Une théorie scientifique (une représentation humaine du monde par une formule ou un modèle) qui a été 'vraie' à un moment de l'histoire ne devient jamais 'fausse', tout au plus imprécise ou incomplète. Mais n'oublions jamais qu'elle n'est pas la 'vérité', mot creux, chargé de rêve.
On entend souvent dire que de nouvelles théories (l'héliocentrisme, la relativité, la mécanique quantique, etc.) sont venues en remplacer d'autres, devenues fausses. Quand la criminogène passion pour la 'vérité' (et d'autres intérêts plus matériels) s'en mêle, comme au 17e. siècle où la représentation du monde se calculait plus facilement avec le soleil au centre du système planétaire (l'héliocentrisme) plutôt qu'en plaçant la terre au centre, la violence n'est pas loin.
Mais alors, le soleil est-il au centre du monde ? Pas du tout ; il ne s'agit que d'un artifice de calcul, plein d'élégance, mais vide de sens et d'ailleurs pas très précis. A ceux que cela intéresse, on cherche toujours le centre du monde, en oubliant que le mot 'centre' lui-même est un outil mathématique, rien de plus. Désespoir des penseurs avides de vérité ... Mais, hélas, le sens commun partage encore cette vision qu'existe une vérité que l'on approche peu à peu en la découvrant alors que c'est exactement l'inverse : c'est l'homme qui, peu à peu, étend ses outils mentaux sur le réel pour avoir prise sur lui.
Une théorie qui a permis prévisions et actions efficaces sur le monde n'a aucune raison de ne plus le permettre lorsqu'une nouvelle théorie nait, fournissant des outils plus subtils. Simplement deux événements se sont produits :
- la précision des observations a augmenté en raison du perfectionnement des outils de mesure. Des phénomènes, jusque là invisibles sont devenus perceptibles.

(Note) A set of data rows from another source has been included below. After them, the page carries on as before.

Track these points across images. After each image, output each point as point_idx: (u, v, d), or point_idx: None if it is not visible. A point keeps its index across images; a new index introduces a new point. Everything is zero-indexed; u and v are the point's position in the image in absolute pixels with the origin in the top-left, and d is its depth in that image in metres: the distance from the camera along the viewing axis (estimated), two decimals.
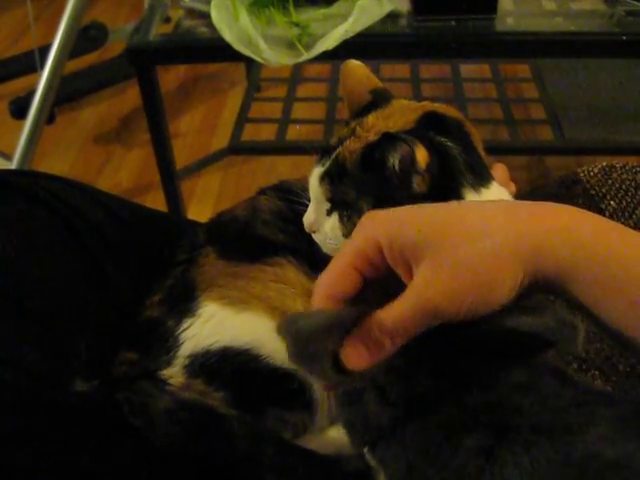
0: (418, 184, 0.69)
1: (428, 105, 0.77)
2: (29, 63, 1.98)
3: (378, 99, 0.79)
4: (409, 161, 0.67)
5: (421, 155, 0.67)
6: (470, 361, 0.55)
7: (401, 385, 0.56)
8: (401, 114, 0.74)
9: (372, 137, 0.72)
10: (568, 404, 0.52)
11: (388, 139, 0.68)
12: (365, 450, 0.62)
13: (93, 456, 0.63)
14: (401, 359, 0.55)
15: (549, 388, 0.53)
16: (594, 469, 0.46)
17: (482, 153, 0.76)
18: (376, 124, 0.74)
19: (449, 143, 0.71)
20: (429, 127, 0.72)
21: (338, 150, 0.73)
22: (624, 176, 0.90)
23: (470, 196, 0.71)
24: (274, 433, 0.72)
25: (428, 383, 0.56)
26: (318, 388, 0.74)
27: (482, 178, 0.73)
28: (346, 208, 0.72)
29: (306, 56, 1.32)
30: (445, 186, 0.70)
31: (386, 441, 0.58)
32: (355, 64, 0.83)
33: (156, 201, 1.93)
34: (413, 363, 0.56)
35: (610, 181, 0.90)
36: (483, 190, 0.73)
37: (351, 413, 0.62)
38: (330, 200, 0.74)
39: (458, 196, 0.71)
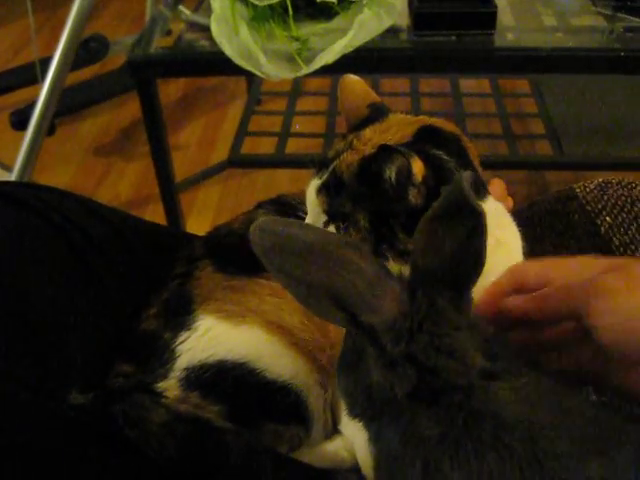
0: (414, 196, 0.69)
1: (425, 119, 0.78)
2: (30, 75, 1.98)
3: (375, 113, 0.79)
4: (405, 173, 0.67)
5: (417, 167, 0.67)
6: None
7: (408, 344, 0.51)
8: (398, 128, 0.75)
9: (369, 150, 0.72)
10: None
11: (385, 151, 0.68)
12: (357, 421, 0.58)
13: (88, 468, 0.62)
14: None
15: None
16: None
17: (478, 168, 0.76)
18: (373, 137, 0.74)
19: (445, 157, 0.71)
20: (425, 141, 0.72)
21: (335, 163, 0.74)
22: (620, 192, 0.90)
23: None
24: (270, 447, 0.72)
25: None
26: (314, 401, 0.74)
27: (477, 192, 0.73)
28: (343, 220, 0.72)
29: (306, 70, 1.32)
30: None
31: (388, 417, 0.53)
32: (353, 79, 0.83)
33: (155, 213, 1.94)
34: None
35: (606, 197, 0.90)
36: None
37: (350, 381, 0.57)
38: (327, 212, 0.74)
39: None
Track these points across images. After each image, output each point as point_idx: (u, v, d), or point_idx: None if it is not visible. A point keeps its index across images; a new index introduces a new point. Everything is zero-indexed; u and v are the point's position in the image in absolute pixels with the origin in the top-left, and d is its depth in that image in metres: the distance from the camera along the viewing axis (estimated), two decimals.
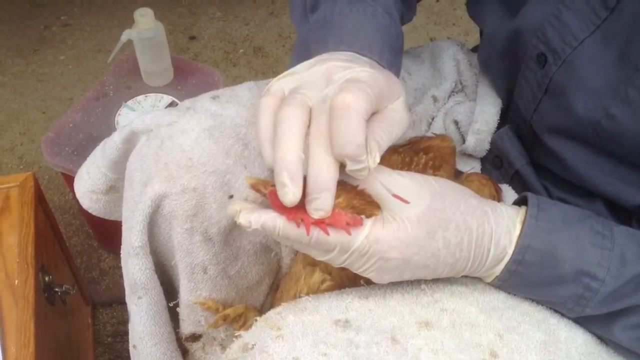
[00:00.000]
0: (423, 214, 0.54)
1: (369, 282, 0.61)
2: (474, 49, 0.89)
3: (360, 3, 0.65)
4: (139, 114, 1.29)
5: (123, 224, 0.72)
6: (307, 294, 0.64)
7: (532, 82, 0.69)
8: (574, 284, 0.57)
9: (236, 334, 0.62)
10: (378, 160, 0.51)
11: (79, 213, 1.56)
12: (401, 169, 0.64)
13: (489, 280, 0.61)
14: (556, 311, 0.63)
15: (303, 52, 0.64)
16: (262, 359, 0.55)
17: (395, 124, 0.54)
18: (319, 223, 0.53)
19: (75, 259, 1.42)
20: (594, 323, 0.62)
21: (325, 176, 0.50)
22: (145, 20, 1.25)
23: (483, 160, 0.82)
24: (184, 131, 0.68)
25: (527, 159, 0.75)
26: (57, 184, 1.62)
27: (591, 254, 0.57)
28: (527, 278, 0.59)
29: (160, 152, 0.67)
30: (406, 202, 0.54)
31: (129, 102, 1.31)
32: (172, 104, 1.32)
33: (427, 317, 0.59)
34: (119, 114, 1.29)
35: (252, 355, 0.57)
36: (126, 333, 0.77)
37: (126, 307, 0.75)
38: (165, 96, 1.33)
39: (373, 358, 0.55)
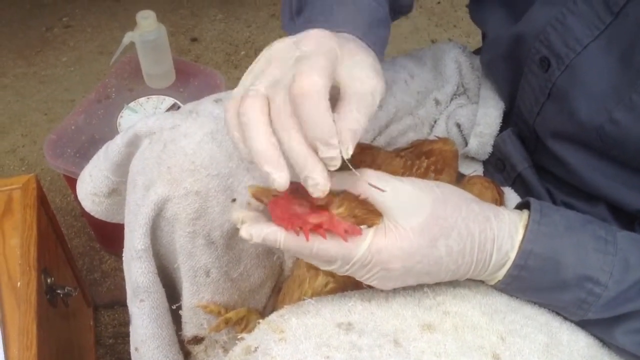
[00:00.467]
0: (425, 222, 0.54)
1: (371, 285, 0.61)
2: (476, 52, 0.89)
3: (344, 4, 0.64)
4: (141, 116, 1.29)
5: (125, 227, 0.72)
6: (311, 296, 0.64)
7: (535, 87, 0.69)
8: (577, 289, 0.57)
9: (239, 337, 0.62)
10: (351, 150, 0.49)
11: (81, 215, 1.56)
12: (403, 173, 0.65)
13: (492, 283, 0.61)
14: (559, 314, 0.63)
15: None
16: None
17: (366, 98, 0.51)
18: (317, 229, 0.53)
19: (77, 261, 1.42)
20: (596, 327, 0.62)
21: (303, 154, 0.49)
22: (147, 23, 1.25)
23: (485, 163, 0.82)
24: (187, 134, 0.68)
25: (529, 162, 0.75)
26: (59, 186, 1.62)
27: (594, 259, 0.57)
28: (529, 282, 0.59)
29: (163, 156, 0.67)
30: (382, 190, 0.53)
31: (131, 104, 1.31)
32: (174, 106, 1.32)
33: (430, 320, 0.59)
34: (121, 116, 1.29)
35: (255, 357, 0.57)
36: (128, 335, 0.77)
37: (127, 309, 0.75)
38: (167, 98, 1.33)
39: None
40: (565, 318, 0.62)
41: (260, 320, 0.61)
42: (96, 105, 1.32)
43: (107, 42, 2.00)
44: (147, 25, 1.26)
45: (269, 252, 0.75)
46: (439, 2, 2.16)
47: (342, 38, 0.55)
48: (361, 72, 0.52)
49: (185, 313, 0.74)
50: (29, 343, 0.84)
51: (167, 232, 0.69)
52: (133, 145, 0.71)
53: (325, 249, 0.53)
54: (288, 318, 0.59)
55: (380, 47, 0.63)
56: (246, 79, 0.54)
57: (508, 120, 0.78)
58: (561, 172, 0.71)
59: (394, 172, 0.64)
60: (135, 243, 0.68)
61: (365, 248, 0.54)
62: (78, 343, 1.20)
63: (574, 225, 0.58)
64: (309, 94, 0.47)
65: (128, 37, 1.29)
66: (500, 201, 0.69)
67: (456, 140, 0.80)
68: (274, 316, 0.61)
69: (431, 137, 0.82)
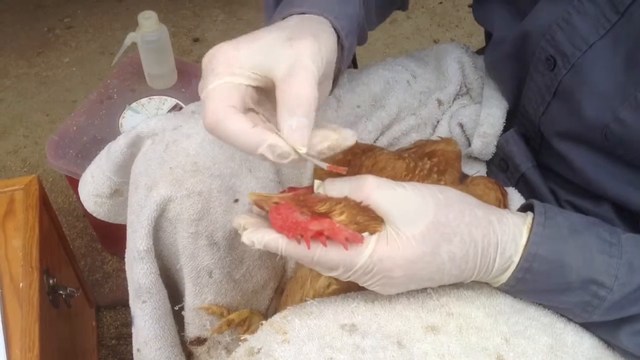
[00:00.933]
0: (427, 230, 0.54)
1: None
2: (479, 52, 0.89)
3: None
4: (143, 116, 1.29)
5: (128, 227, 0.72)
6: (313, 297, 0.64)
7: (541, 86, 0.69)
8: (582, 292, 0.57)
9: (242, 338, 0.62)
10: (304, 144, 0.49)
11: (83, 216, 1.56)
12: (406, 175, 0.64)
13: (496, 285, 0.61)
14: (563, 315, 0.62)
15: None
16: None
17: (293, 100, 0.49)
18: (318, 236, 0.53)
19: (79, 262, 1.42)
20: (601, 328, 0.62)
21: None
22: (149, 23, 1.25)
23: (489, 164, 0.81)
24: (189, 135, 0.68)
25: (533, 162, 0.74)
26: (61, 187, 1.62)
27: (599, 262, 0.57)
28: (534, 285, 0.58)
29: (165, 156, 0.67)
30: (342, 170, 0.52)
31: (133, 105, 1.31)
32: (176, 107, 1.32)
33: (434, 321, 0.59)
34: (123, 117, 1.29)
35: (257, 359, 0.57)
36: (130, 335, 0.77)
37: (130, 310, 0.75)
38: (169, 99, 1.33)
39: None
40: (570, 319, 0.62)
41: (263, 322, 0.61)
42: (98, 105, 1.32)
43: (108, 42, 2.00)
44: (149, 26, 1.25)
45: (271, 253, 0.74)
46: (440, 2, 2.16)
47: (286, 29, 0.54)
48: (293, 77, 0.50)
49: (187, 314, 0.74)
50: (31, 344, 0.84)
51: (169, 232, 0.69)
52: (135, 146, 0.71)
53: (327, 256, 0.53)
54: (291, 319, 0.59)
55: (345, 22, 0.61)
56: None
57: (511, 120, 0.78)
58: (566, 172, 0.71)
59: (396, 175, 0.64)
60: (137, 244, 0.68)
61: (367, 256, 0.54)
62: (80, 344, 1.20)
63: (578, 227, 0.58)
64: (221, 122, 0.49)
65: (130, 38, 1.29)
66: (503, 202, 0.69)
67: (459, 140, 0.80)
68: (277, 317, 0.61)
69: (434, 138, 0.81)
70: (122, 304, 1.42)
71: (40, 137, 1.73)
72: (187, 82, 1.37)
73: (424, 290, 0.61)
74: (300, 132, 0.48)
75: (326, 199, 0.55)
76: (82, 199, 0.79)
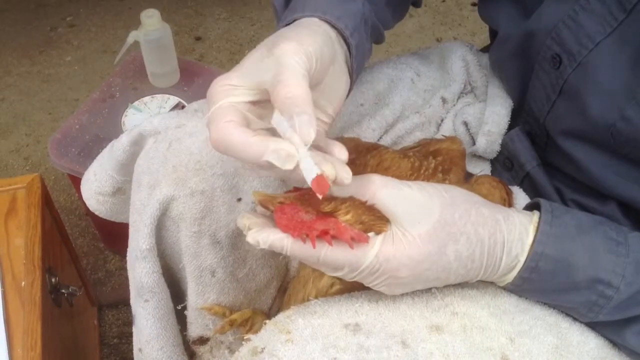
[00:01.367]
0: (433, 229, 0.54)
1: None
2: (484, 50, 0.89)
3: None
4: (146, 115, 1.29)
5: (130, 226, 0.72)
6: (316, 297, 0.64)
7: (547, 84, 0.69)
8: (588, 291, 0.57)
9: (245, 338, 0.61)
10: (308, 140, 0.48)
11: (85, 214, 1.56)
12: (411, 174, 0.64)
13: (502, 285, 0.60)
14: (568, 315, 0.62)
15: None
16: None
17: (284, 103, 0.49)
18: (324, 235, 0.52)
19: (82, 260, 1.42)
20: (607, 328, 0.61)
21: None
22: (151, 22, 1.25)
23: (493, 162, 0.81)
24: (192, 134, 0.67)
25: (538, 161, 0.74)
26: (63, 185, 1.62)
27: (605, 261, 0.56)
28: (540, 284, 0.58)
29: (168, 155, 0.67)
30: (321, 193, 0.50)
31: (136, 103, 1.31)
32: (178, 105, 1.31)
33: (438, 321, 0.58)
34: (126, 115, 1.29)
35: (261, 358, 0.57)
36: (132, 334, 0.77)
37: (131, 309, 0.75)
38: (171, 97, 1.33)
39: None
40: (575, 319, 0.62)
41: (267, 321, 0.61)
42: (100, 104, 1.31)
43: (111, 41, 2.00)
44: (152, 24, 1.25)
45: (274, 253, 0.74)
46: (444, 1, 2.16)
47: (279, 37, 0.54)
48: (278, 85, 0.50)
49: (190, 313, 0.74)
50: (33, 343, 0.83)
51: (172, 231, 0.69)
52: (138, 144, 0.71)
53: (332, 256, 0.53)
54: (295, 319, 0.59)
55: (349, 21, 0.61)
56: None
57: (516, 118, 0.77)
58: (571, 170, 0.70)
59: (401, 174, 0.64)
60: (140, 243, 0.68)
61: (373, 256, 0.53)
62: (82, 343, 1.20)
63: (585, 226, 0.58)
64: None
65: (132, 36, 1.29)
66: (508, 201, 0.69)
67: (463, 139, 0.79)
68: (280, 317, 0.60)
69: (438, 136, 0.81)
70: (124, 303, 1.42)
71: (42, 136, 1.73)
72: (189, 81, 1.36)
73: (429, 289, 0.61)
74: (302, 129, 0.48)
75: (331, 199, 0.54)
76: (84, 197, 0.78)
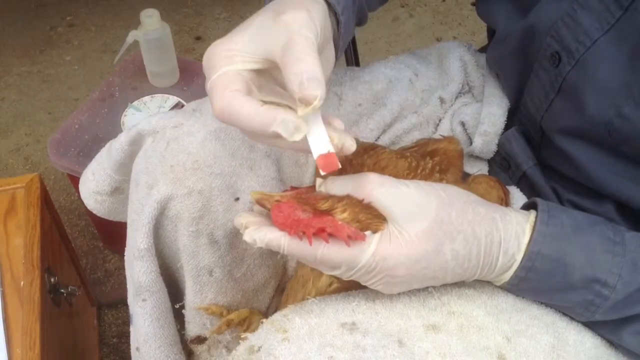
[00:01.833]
0: (430, 228, 0.54)
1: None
2: (481, 50, 0.89)
3: None
4: (145, 114, 1.29)
5: (128, 226, 0.72)
6: (315, 296, 0.64)
7: (545, 82, 0.69)
8: (584, 291, 0.57)
9: (242, 336, 0.61)
10: (318, 95, 0.46)
11: (85, 214, 1.56)
12: (408, 174, 0.64)
13: (499, 284, 0.60)
14: (565, 314, 0.62)
15: None
16: None
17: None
18: (320, 233, 0.52)
19: (81, 260, 1.42)
20: (603, 327, 0.61)
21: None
22: (151, 21, 1.25)
23: (490, 162, 0.81)
24: (190, 133, 0.67)
25: (534, 161, 0.74)
26: (63, 185, 1.62)
27: (602, 261, 0.56)
28: (536, 284, 0.58)
29: (166, 154, 0.67)
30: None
31: (135, 103, 1.31)
32: (177, 105, 1.31)
33: (435, 320, 0.59)
34: (125, 115, 1.29)
35: (258, 357, 0.57)
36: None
37: None
38: (171, 97, 1.33)
39: None
40: (572, 319, 0.62)
41: (264, 320, 0.61)
42: (100, 104, 1.32)
43: (111, 40, 2.00)
44: (151, 24, 1.25)
45: (272, 252, 0.74)
46: (443, 1, 2.16)
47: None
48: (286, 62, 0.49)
49: (188, 313, 0.74)
50: (32, 342, 0.83)
51: (170, 231, 0.69)
52: (136, 143, 0.71)
53: (329, 254, 0.53)
54: (292, 318, 0.59)
55: None
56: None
57: (513, 118, 0.77)
58: (568, 170, 0.70)
59: (398, 174, 0.64)
60: (138, 242, 0.68)
61: (369, 254, 0.53)
62: (82, 342, 1.20)
63: (581, 226, 0.58)
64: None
65: (132, 36, 1.29)
66: (505, 200, 0.69)
67: (461, 139, 0.79)
68: (277, 316, 0.61)
69: (436, 136, 0.81)
70: (123, 303, 1.41)
71: (42, 136, 1.73)
72: (189, 80, 1.37)
73: (425, 288, 0.61)
74: (312, 83, 0.46)
75: (328, 197, 0.55)
76: (82, 197, 0.78)
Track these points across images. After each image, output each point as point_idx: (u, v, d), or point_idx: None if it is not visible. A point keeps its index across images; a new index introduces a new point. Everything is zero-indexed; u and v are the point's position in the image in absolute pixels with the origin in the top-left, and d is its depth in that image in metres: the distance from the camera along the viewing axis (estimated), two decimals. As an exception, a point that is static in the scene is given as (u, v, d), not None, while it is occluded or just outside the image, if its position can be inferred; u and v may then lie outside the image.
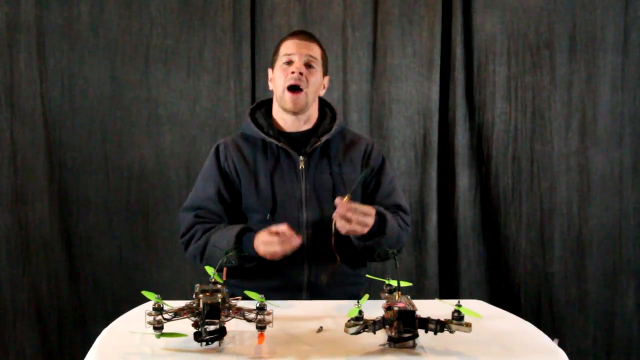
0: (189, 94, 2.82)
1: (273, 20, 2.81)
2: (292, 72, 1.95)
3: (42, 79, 2.75)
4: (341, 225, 1.75)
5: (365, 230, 1.78)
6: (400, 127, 2.86)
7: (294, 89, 1.96)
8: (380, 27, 2.85)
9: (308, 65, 1.98)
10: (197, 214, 1.98)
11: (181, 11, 2.79)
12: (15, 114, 2.75)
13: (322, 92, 2.06)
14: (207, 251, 1.91)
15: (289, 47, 1.99)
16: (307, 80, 1.96)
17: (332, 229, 1.82)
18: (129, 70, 2.79)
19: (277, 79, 2.00)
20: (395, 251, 1.61)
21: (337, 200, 1.74)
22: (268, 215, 1.93)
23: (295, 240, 1.76)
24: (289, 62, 1.98)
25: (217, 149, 2.04)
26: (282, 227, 1.77)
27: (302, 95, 1.96)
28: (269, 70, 2.07)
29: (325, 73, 2.06)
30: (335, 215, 1.74)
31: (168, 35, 2.79)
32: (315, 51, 2.01)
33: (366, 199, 2.01)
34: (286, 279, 1.92)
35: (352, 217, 1.74)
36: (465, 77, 2.88)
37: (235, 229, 1.88)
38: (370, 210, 1.79)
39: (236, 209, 2.01)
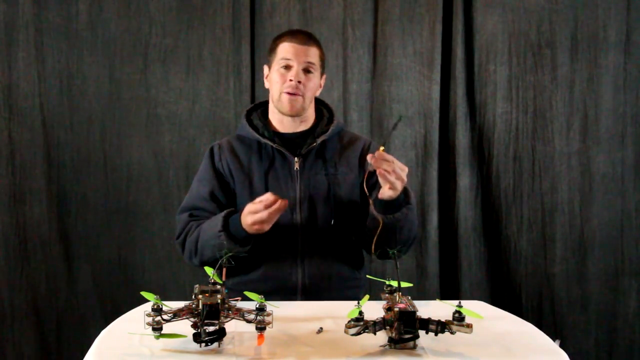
0: (188, 93, 2.81)
1: (273, 19, 2.80)
2: (290, 80, 1.93)
3: (41, 78, 2.74)
4: (382, 175, 1.66)
5: (400, 186, 1.71)
6: (400, 126, 2.85)
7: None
8: (381, 26, 2.84)
9: (306, 71, 1.94)
10: (191, 214, 1.97)
11: (180, 10, 2.79)
12: (13, 113, 2.74)
13: (318, 92, 2.04)
14: (199, 242, 1.88)
15: (287, 51, 1.94)
16: (305, 86, 1.94)
17: (363, 182, 1.82)
18: (128, 70, 2.79)
19: (274, 82, 1.97)
20: (396, 251, 1.60)
21: (370, 157, 1.64)
22: None
23: (282, 203, 1.71)
24: (287, 67, 1.94)
25: (211, 150, 2.04)
26: (266, 195, 1.73)
27: (299, 98, 1.94)
28: (265, 67, 2.05)
29: (322, 73, 2.02)
30: (370, 168, 1.66)
31: (167, 34, 2.79)
32: (314, 55, 1.96)
33: (366, 200, 1.98)
34: (280, 281, 1.90)
35: (388, 168, 1.65)
36: (466, 77, 2.87)
37: (222, 213, 1.86)
38: (404, 166, 1.71)
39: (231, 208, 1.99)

- la conceptualisation du savoir scientifique a fait un progrès, celui des outils mentaux (les mathématiques) qui ont permis une nouvelle manière d'écrire notre représentation du monde, plus fouillée, plus précise.
Ainsi naissent de nouvelles théories promues 'vraies' parce qu'elles représentent mieux les faits observés que les anciennes, mais surtout parce qu'elles prévoient des événements, imprévisibles sans elles et que l'on observe effectivement.
Mais ces nouvelles théories n'ont en rien condamné les anciennes, dans leur domaine de précision (de validité). Au contraire, même, toute nouvelle théorie doit, à la limite de l'ancienne précision, s'ajuster à l'ancienne théorie. La mécanique quantique doit rejoindre la mécanique classique de Newton dans le macroscopique, comme la relativité doit le faire aux vitesse faibles.
Jamais il n'y a rupture, mais toujours continuité. Il n'y a ni plus ni moins de vérité hier qu'aujourd'hui !
Disons-le autrement : rien n'est jamais vrai, ni faux dans ce domaine. Notre seul progrès dans la compréhension du monde (et de nous même) est celui de notre représentation (humaine et humaine seulement) de celui-ci et de notre capacité à prévoir et agir.
Quant à savoir ce que le monde 'est', la question n'a pour moi aucun sens puisque ma seule approche n'est que celle que fournit ma représentation en perpétuelle évolution et, j'ose encore le dire, en progrès.